之所以要在I/O过程中加入页高速缓存这么一个缓冲层,是为了提高读取的效率,我们希望能尽量减少对磁盘的读取,而将读取放到内存中进行,所以引入页高速缓存这么一个中间层。
上面的参数中有一个filp->f_mapping,这个是一个地址空间变量,其定义如下。
/linux-2.6.11.10/include/linux/fs.h
struct address_space {
struct inode *host; /* owner: inode, block_device */
struct radix_tree_root page_tree; /* radix tree of all pages */
spinlock_t tree_lock; /* and spinlock protecting it */
unsigned int i_mmap_writable;/* count VM_SHARED mappings */
struct prio_tree_root i_mmap; /* tree of private and shared mappings */
struct list_head i_mmap_nonlinear;/*list VM_NONLINEAR mappings */
spinlock_t i_mmap_lock; /* protect tree, count, list */
unsigned int truncate_count; /* Cover race condition with truncate */
unsigned long nrpages; /* number of total pages */
pgoff_t writeback_index;/* writeback starts here */
struct address_space_operations *a_ops; /* methods */
unsigned long flags; /* error bits/gfp mask */
struct backing_dev_info *backing_dev_info; /* device readahead, etc */
spinlock_t private_lock; /* for use by the address_space */
struct list_head private_list; /* ditto */
struct address_space *assoc_mapping; /* ditto */
} __attribute__((aligned(sizeof(long))));
通过host和page_tree两个属性,一个adrees_space结构体可以将一个文件和属于它的缓存页联系起来,page_tree是struct radix_tree_root类型的,就是一颗树的根,它指向一颗基树,相应的页都存在叶子节点上,这样找页就很简单了。
在do_generic_mapping_read里,检查完基础数据后,会建立一个循环,这个循环每次读一页内容,直到读完所有内容。
首先是find_page,它会通过关联有页的基树找到相应的页,如果没找到,就跳到no_cached_page重新分配一个页插入到基树里去,如果为脏页则需要更新,如果既能找到,又不需要更新,那么直接page_ok将数据拷贝到用户态即可。
/linux-2.6.11.10/mm/filemap.c——do_generic_mapping_read
find_page:
page = find_get_page(mapping, index); //首先在页高速缓存里寻找页描述符
if (unlikely(page == NULL)) {
handle_ra_miss(mapping, &ra, index);
goto no_cached_page;
}
if (!PageUptodate(page)) //检查是否为脏页
goto page_not_up_to_date;
找到页以后开始读页,主要的重点语句是这一句
linux-2.6.11.10/mm/filemap.c——do_generic_mapping_read
readpage:
/* Start the actual read.
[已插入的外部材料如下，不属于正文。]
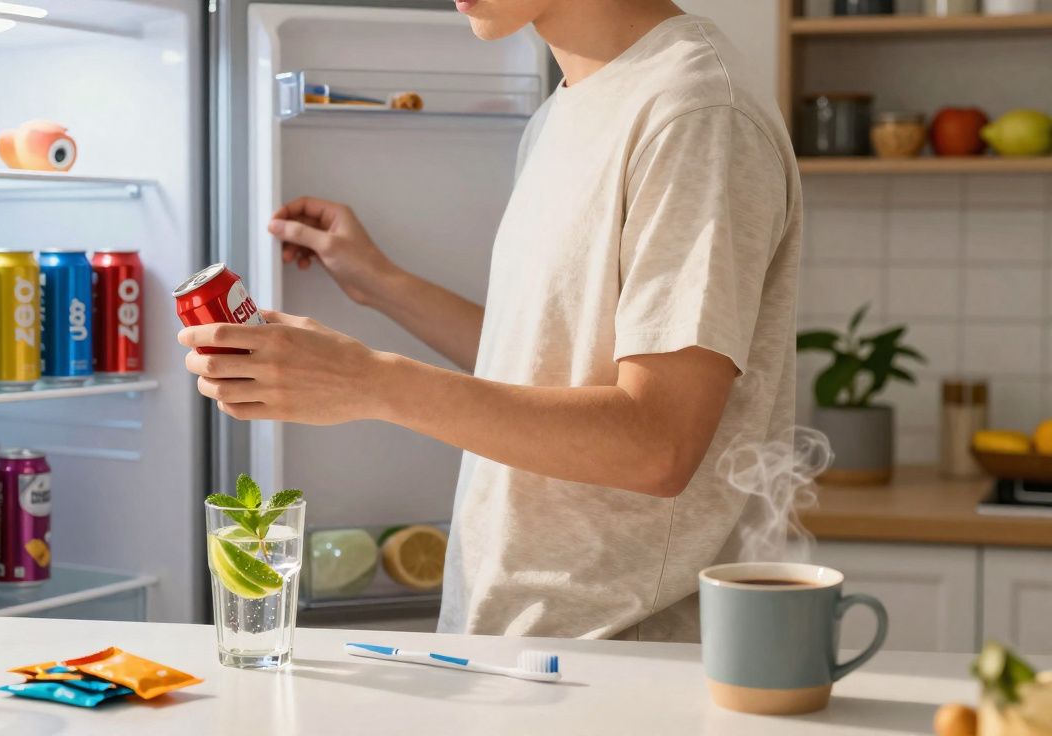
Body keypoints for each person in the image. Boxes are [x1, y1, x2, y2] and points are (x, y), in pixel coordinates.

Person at [179, 0, 800, 641]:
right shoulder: (566, 108)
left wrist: (368, 382)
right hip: (516, 637)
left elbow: (657, 446)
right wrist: (382, 284)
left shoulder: (696, 112)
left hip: (621, 652)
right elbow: (549, 364)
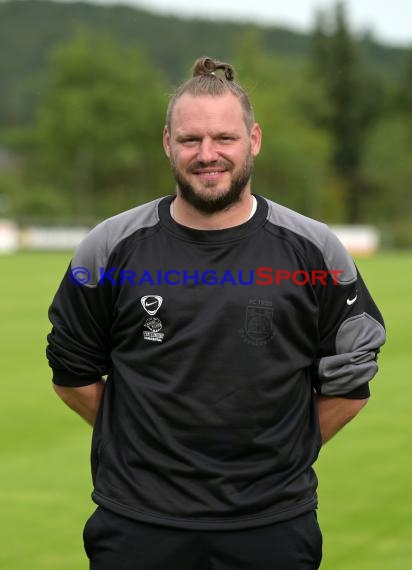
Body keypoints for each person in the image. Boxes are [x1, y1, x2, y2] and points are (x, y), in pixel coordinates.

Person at [46, 57, 386, 570]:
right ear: (167, 143)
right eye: (191, 140)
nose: (208, 155)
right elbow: (71, 373)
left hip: (272, 525)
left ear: (253, 139)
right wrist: (138, 439)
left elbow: (352, 380)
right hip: (138, 524)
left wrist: (285, 454)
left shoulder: (313, 250)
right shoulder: (111, 247)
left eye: (224, 138)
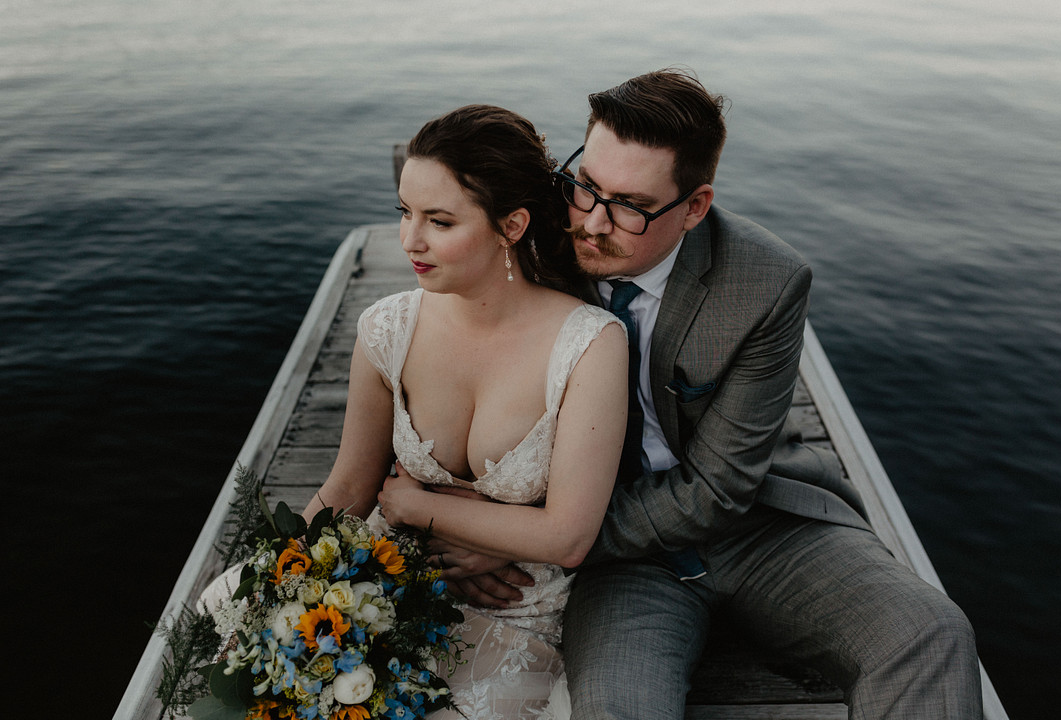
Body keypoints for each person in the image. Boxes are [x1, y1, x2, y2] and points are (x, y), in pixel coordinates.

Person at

The read will unlock the page. */
error = mapping->a_ops->readpage(filp, page);
if (unlikely(error))
goto readpage_error;
if (!PageUptodate(page)) {
lock_page(page);
if (!PageUptodate(page)) {
if (page->mapping == NULL) {
/*
* invalidate_inode_pages got it
*/
unlock_page(page);
page_cache_release(page);
goto find_page;
}
unlock_page(page);
error = -EIO;
goto readpage_error;
}
unlock_page(page);
}
/*
* i_size must be checked after we have done ->readpage.
*
* Checking i_size after the readpage allows us to calculate
* the correct value for "nr", which means the zero-filled
* part of the page is not copied back to userspace (unless
* another truncate extends the file - this is desired though).
*/
isize = i_size_read(inode);
end_index = (isize - 1) >> PAGE_CACHE_SHIFT;
if (unlikely(!isize || index > end_index)) {
page_cache_release(page);
goto out;
}
/* nr is the maximum number of bytes to copy from this page */
nr = PAGE_CACHE_SIZE;
if (index == end_index) {
nr = ((isize - 1) & ~PAGE_CACHE_MASK) + 1;
if (nr <= offset) {
page_cache_release(page);
goto out;
}
}
nr = nr - offset;
goto page_ok;
这里又出现了一个回调函数,又调用了相关文件系统的相关函数,我们可以找到ext2的a_ops定义如下:
/linux-2.6.11.10/fs/ext2/inode.c
struct address_space_operations ext2_aops = {
.readpage = ext2_readpage,
.readpages = ext2_readpages,
.writepage = ext2_writepage,
.sync_page = block_sync_page,
.prepare_write = ext2_prepare_write,
.commit_write = generic_commit_write,
.bmap = ext2_bmap,
.direct_IO = ext2_direct_IO,
.writepages = ext2_writepages,
};
再找到ext2_readpage开始我们的读页操作。
/linux-2.6.11.10/fs/ext2/inode.c
static int ext2_readpage(struct file *file, struct page *page)
{
return mpage_readpage(page, ext2_get_block);
}
这里它又继续调用了一个通用例程mapge_readpage,导入了页地址以及ext2的数据块寻址函数。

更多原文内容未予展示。